**Work instructions**:
- a) From the court judgment, list every judge named on the coram of the Supreme Court of Appeal bench.
- b) State whether each of the following statements agrees with the court judgment: (i) the Trust acquired a 60 percent member's interest in Findaload CC; (ii) the appeal was heard and delivered on the same day; (iii) Daffue J concurred with the majority in the high court sitting as court of appeal. Answer yes or no for each and quote the words from the judgment that decide it.

**Provided text**:
- Opening Delimiter -

Mellett NO and Others v Vermeulen and Another (1049/2021) [2022] ZASCA 176 (7 December 2022)

Flynote

Close Corporation Act 69 of 1984 – whether  a Trust inter vivos can own member’s interest in a Close Corporation – ss 29(1) and 29(1A) of the Close Corporation Act – party alleging compliance with s 29(1A)(a)(d) must prove it – onus not discharged – appeal dismissed with costs.


 

T
HE SUPREME COURT OF APPEAL OF SOUTH AFRICA

 

JUDGMENT

 

Not Reportable

Case No: 1049/2021

 

In the matter between:

 

BLUCHER HAUMAN MELLET N O FIRST APPELLANT

HENDRIK FRANCOIS MELLET N O SECOND APPELLANT

CAROLINA JOHANNA PRINSLOO N O THIRD APPELLANT

 

and

 

MARAIS ROCCO VERMEULEN FIRST RESPONDENT

EVAN ERNEST CORBETT SECOND RESPONDENT

Neutral citation: Mellet N O and Others v Vermeulen and Another (1049/2021) [2022] ZASCA 176 (07 December 2022)

Coram: PETSE AP, MAKGOKA AND PLASKET JJA AND MAKAULA AND MASIPA AJJA

Heard: 07 September 2022

Delivered: 07 December 2022

Summary: Close Corporation Act 69 of 1984 – whether a Trust inter vivos can own member’s interest in a Close Corporation – ss 29(1) and 29(1A) of the Close Corporation Act – party alleging compliance with s 29(1A)(a)(d) must prove it – onus not discharged – appeal dismissed with costs.

 

 

 

 

 

 

 

ORDER

 

On appeal from: Free State Division of the High Court, Bloemfontein (Musi JP, Loubser J concurring, Daffue J dissenting, sitting as court of appeal):

The appeal is dismissed with costs.

 

 

JUDGMENT

 

Makaula AJA (Petse AP, Makgoka and Plasket JJA and Masipa AJA concurring):

 

Introduction

[1] This appeal relates to the application of s 29(1) and s 29(1A) of the Close Corporation Act 69 of 1984 (the CCA), in the instance where the Blucher Mellet Family Trust (the Trust) acquired a 60 percent member’s interest in a close corporation, Findaload CC (the close corporation), and sold it to the respondents. The core issue for determination is whether the Trust was legally able to acquire the member’s interest and it arose in the following circumstances. The respondents failed to perform their obligations in terms of the agreement of sale. The appellants brought an application in the Free State Division of the High Court, Bloemfontein (the high court) to compel them to do so. The respondents brought a counter-application in which they attacked the validity of the agreement of sale on the basis that s 29(1) of the CCA prohibited the Trust from holding a member’s interest in the close corporation.

 

[2] The contention by the appellants before the high court was that the Trust did not, in fact, hold the member’s interest, but merely served as a conduit to channel the sale from the first appellant, in his personal capacity, to the first and second respondents. The high court, per Mbhele J, sitting as the court of first instance, upheld the application and ordered, amongst others, that: (a) a bond be registered over the properties owned or registered in the names of the respondents (as security for payment of the purchase price); and (b) for the respondents to pay 50 percent of the ‘transfer’ costs to the attorneys seized with the task of registering the bond. (The word ‘transfer’ in the order is a patent error. The parties agree that the word should be ‘registration’.)

- Closing Delimiter -

**Record set**:
- Opening Delimiter -

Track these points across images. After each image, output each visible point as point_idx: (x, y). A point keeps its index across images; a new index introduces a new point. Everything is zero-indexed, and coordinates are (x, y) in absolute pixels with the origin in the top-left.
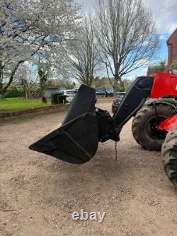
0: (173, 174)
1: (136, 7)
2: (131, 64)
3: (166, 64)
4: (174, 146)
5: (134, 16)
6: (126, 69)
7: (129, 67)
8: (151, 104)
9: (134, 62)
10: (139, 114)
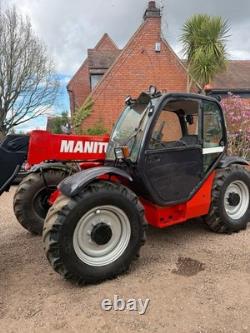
0: (56, 262)
1: (24, 34)
2: (25, 110)
3: (69, 116)
4: (54, 226)
5: (21, 45)
6: (18, 118)
7: (21, 115)
8: (38, 171)
9: (28, 108)
10: (23, 185)
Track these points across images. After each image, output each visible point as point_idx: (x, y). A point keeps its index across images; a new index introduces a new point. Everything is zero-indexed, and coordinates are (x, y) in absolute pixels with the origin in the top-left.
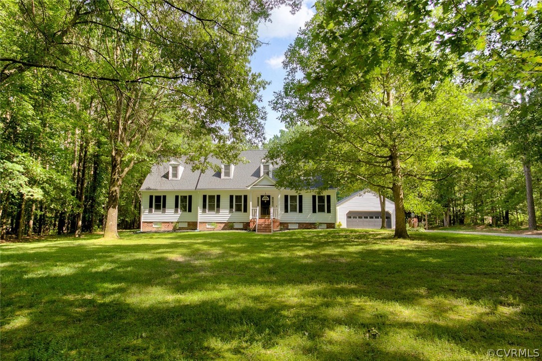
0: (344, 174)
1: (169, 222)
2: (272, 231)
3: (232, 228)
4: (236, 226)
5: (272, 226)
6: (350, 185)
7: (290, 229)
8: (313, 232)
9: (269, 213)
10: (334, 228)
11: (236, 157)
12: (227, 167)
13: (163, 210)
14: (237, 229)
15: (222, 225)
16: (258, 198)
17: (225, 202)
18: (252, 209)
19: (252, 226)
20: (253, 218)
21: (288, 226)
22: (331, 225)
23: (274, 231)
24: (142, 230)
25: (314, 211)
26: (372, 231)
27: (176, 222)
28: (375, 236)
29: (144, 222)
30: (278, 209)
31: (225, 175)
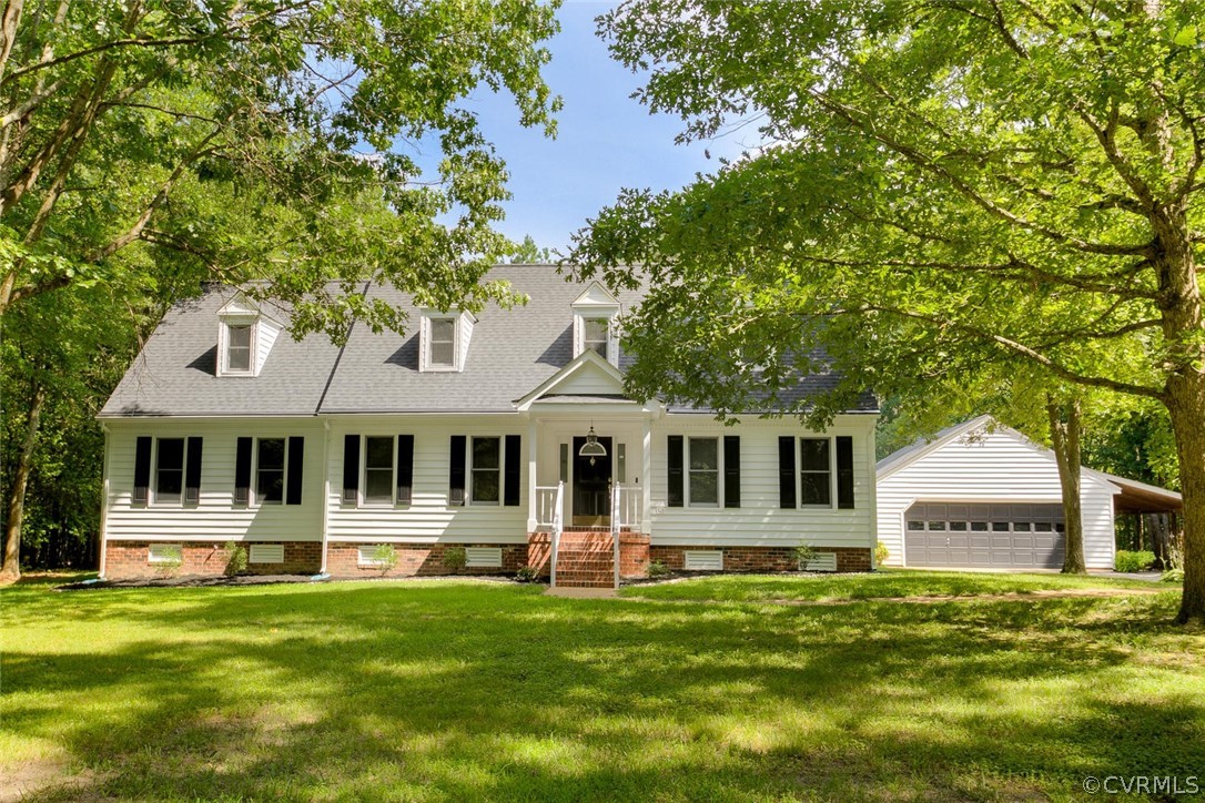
0: (932, 333)
1: (209, 545)
2: (617, 582)
3: (457, 568)
4: (474, 559)
5: (616, 559)
6: (950, 384)
7: (688, 574)
8: (789, 586)
9: (604, 509)
10: (869, 570)
11: (474, 280)
12: (444, 328)
13: (188, 496)
14: (478, 572)
15: (421, 557)
16: (564, 448)
17: (432, 462)
18: (539, 493)
19: (535, 559)
20: (539, 528)
21: (681, 561)
22: (856, 558)
23: (625, 582)
24: (103, 575)
25: (787, 501)
26: (1046, 587)
27: (239, 544)
28: (1075, 613)
29: (114, 544)
30: (641, 493)
31: (435, 359)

- Closing Delimiter -

**Activity answers**:
- a)
Petse AP
Makgoka JA
Plasket JA
Makaula AJA
Masipa AJA

- b)
(i) Yes: "the Blucher Mellet Family Trust (the Trust) acquired a 60 percent member’s interest in a close corporation, Findaload CC"
(ii) No: "Heard: 07 September 2022" and "Delivered: 07 December 2022"
(iii) No: "Daffue J dissenting"